* TRY IT: Once you find the line with "खुराक संबंधी दिशा-निर्देश : सुझाव के अनुसार" in the data that follows, repeat it and every line after it exactly, through the line with "Music ?? - ?? Ének".

* RECORDS PROVIDED:

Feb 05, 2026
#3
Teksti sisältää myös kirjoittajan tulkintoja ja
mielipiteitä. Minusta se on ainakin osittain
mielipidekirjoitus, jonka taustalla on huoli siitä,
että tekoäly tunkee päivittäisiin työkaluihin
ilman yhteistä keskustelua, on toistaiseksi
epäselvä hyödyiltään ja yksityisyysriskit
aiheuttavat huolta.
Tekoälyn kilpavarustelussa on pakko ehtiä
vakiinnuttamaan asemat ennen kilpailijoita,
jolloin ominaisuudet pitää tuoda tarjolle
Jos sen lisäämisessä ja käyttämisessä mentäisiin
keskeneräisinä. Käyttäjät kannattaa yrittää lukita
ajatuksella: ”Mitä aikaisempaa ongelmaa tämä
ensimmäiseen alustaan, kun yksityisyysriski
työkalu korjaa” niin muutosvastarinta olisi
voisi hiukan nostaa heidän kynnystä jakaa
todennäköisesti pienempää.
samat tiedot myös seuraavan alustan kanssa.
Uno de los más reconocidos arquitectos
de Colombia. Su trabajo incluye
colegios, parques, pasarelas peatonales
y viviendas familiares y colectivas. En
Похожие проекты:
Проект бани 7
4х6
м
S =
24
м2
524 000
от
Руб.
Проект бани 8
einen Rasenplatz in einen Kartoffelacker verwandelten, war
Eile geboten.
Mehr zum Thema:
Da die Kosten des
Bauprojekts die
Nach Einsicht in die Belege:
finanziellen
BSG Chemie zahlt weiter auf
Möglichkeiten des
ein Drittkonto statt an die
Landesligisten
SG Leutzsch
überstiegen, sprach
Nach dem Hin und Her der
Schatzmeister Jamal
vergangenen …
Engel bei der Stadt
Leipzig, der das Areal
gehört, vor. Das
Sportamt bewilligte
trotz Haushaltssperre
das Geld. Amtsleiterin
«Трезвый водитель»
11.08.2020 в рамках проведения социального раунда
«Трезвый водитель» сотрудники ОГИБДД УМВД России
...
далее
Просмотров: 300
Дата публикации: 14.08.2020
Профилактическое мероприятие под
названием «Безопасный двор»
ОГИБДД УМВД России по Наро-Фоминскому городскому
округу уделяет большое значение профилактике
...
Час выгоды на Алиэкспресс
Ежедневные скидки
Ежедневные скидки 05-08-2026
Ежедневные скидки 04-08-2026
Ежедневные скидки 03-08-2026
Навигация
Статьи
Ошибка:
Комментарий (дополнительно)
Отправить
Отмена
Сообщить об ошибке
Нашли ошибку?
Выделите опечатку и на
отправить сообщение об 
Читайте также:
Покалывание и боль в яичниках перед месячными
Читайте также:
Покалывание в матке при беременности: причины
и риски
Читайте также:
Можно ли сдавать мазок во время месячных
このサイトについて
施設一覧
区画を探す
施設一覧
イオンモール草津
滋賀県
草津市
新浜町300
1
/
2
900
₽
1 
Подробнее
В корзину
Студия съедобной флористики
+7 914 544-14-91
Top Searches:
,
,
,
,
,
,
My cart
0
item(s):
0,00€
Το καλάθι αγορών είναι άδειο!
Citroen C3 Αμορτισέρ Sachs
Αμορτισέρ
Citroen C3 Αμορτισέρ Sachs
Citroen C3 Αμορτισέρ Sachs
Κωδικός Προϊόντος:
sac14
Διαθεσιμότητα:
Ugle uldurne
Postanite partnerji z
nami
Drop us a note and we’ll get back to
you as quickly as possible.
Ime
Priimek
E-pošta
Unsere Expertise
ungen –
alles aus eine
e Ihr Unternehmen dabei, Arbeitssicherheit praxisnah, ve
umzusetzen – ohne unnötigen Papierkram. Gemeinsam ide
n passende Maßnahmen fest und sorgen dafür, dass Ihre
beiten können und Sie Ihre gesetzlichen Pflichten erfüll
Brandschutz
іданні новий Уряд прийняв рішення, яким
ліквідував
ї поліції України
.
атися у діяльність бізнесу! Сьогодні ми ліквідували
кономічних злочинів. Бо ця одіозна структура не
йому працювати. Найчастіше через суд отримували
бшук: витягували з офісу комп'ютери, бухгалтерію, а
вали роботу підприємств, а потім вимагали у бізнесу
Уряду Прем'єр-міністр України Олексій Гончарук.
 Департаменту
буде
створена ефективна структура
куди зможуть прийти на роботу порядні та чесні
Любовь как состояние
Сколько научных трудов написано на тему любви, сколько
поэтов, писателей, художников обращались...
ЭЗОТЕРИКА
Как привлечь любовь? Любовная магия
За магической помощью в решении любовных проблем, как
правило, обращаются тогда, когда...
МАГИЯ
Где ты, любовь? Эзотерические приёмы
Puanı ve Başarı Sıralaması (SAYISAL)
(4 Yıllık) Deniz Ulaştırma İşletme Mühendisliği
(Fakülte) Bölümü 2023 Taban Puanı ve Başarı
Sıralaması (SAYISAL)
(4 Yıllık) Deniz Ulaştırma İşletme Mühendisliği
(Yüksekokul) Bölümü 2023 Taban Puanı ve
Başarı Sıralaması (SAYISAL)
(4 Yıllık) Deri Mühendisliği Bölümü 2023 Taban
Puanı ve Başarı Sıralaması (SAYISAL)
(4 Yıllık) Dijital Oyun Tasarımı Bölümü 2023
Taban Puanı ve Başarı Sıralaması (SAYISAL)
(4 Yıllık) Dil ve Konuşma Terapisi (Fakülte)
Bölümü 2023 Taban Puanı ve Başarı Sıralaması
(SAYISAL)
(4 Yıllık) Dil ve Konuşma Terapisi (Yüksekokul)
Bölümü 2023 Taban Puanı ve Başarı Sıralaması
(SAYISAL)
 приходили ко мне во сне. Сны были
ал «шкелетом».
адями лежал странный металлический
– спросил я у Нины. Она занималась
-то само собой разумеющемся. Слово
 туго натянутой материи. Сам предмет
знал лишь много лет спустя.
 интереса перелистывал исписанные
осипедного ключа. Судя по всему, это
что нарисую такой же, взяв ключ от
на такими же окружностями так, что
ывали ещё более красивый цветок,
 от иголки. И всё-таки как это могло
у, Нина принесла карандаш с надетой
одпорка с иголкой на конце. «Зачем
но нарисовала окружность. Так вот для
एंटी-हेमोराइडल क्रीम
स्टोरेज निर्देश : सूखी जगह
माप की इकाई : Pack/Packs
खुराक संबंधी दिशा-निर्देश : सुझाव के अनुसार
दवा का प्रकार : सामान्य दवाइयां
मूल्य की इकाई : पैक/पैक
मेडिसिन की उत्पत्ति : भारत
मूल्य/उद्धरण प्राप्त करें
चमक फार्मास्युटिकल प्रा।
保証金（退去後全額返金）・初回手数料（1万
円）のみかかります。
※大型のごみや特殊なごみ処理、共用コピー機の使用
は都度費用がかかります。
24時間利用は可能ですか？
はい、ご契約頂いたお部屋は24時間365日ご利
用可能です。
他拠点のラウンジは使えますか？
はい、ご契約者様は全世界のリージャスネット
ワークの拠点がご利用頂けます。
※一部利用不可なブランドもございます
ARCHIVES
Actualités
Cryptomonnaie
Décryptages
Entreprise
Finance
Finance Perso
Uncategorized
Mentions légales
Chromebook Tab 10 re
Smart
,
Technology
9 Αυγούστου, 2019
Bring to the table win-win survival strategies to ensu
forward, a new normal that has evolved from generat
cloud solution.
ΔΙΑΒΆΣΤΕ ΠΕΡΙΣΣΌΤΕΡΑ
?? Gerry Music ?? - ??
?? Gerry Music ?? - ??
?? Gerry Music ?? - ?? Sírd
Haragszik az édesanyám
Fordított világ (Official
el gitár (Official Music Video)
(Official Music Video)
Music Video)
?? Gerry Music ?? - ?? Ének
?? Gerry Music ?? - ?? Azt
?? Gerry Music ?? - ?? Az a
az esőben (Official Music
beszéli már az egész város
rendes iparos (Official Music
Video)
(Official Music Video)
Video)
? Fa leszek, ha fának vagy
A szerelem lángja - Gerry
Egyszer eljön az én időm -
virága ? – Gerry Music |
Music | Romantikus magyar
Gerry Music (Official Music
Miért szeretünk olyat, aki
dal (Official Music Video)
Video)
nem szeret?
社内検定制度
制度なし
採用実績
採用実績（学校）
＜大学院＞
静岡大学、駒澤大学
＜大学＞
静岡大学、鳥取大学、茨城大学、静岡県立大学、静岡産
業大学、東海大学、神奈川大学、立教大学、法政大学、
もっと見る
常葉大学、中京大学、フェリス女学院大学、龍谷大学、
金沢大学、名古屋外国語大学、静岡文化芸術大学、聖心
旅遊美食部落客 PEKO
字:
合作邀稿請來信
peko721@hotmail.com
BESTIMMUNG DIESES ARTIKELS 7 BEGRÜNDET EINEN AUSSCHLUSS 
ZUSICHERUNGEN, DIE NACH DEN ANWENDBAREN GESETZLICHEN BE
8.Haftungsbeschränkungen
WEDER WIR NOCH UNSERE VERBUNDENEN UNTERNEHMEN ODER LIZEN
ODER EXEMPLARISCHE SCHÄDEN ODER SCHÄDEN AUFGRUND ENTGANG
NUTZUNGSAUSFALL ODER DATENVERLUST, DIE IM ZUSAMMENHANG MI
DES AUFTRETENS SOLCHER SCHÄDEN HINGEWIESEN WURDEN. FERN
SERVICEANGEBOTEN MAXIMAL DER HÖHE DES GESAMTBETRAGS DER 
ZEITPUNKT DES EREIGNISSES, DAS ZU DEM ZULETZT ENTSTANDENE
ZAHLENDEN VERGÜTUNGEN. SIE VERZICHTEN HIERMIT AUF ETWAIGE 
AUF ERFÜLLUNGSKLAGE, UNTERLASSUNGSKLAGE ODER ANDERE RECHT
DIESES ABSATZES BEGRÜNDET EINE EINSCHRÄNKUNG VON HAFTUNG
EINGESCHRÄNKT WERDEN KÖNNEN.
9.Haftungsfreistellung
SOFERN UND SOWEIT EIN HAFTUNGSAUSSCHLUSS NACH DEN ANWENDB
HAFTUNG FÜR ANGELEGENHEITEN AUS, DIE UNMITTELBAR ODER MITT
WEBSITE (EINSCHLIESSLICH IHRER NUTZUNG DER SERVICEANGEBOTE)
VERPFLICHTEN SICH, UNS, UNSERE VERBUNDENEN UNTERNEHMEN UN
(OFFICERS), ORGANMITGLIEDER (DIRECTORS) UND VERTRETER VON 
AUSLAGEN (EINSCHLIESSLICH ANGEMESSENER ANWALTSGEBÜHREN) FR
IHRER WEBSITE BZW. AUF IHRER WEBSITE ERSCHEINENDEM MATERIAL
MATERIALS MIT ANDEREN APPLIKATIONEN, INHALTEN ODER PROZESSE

* FINISHED TASK:
खुराक संबंधी दिशा-निर्देश : सुझाव के अनुसार
दवा का प्रकार : सामान्य दवाइयां
मूल्य की इकाई : पैक/पैक
मेडिसिन की उत्पत्ति : भारत
मूल्य/उद्धरण प्राप्त करें
चमक फार्मास्युटिकल प्रा।
保証金（退去後全額返金）・初回手数料（1万
円）のみかかります。
※大型のごみや特殊なごみ処理、共用コピー機の使用
は都度費用がかかります。
24時間利用は可能ですか？
はい、ご契約頂いたお部屋は24時間365日ご利
用可能です。
他拠点のラウンジは使えますか？
はい、ご契約者様は全世界のリージャスネット
ワークの拠点がご利用頂けます。
※一部利用不可なブランドもございます
ARCHIVES
Actualités
Cryptomonnaie
Décryptages
Entreprise
Finance
Finance Perso
Uncategorized
Mentions légales
Chromebook Tab 10 re
Smart
,
Technology
9 Αυγούστου, 2019
Bring to the table win-win survival strategies to ensu
forward, a new normal that has evolved from generat
cloud solution.
ΔΙΑΒΆΣΤΕ ΠΕΡΙΣΣΌΤΕΡΑ
?? Gerry Music ?? - ??
?? Gerry Music ?? - ??
?? Gerry Music ?? - ?? Sírd
Haragszik az édesanyám
Fordított világ (Official
el gitár (Official Music Video)
(Official Music Video)
Music Video)
?? Gerry Music ?? - ?? Ének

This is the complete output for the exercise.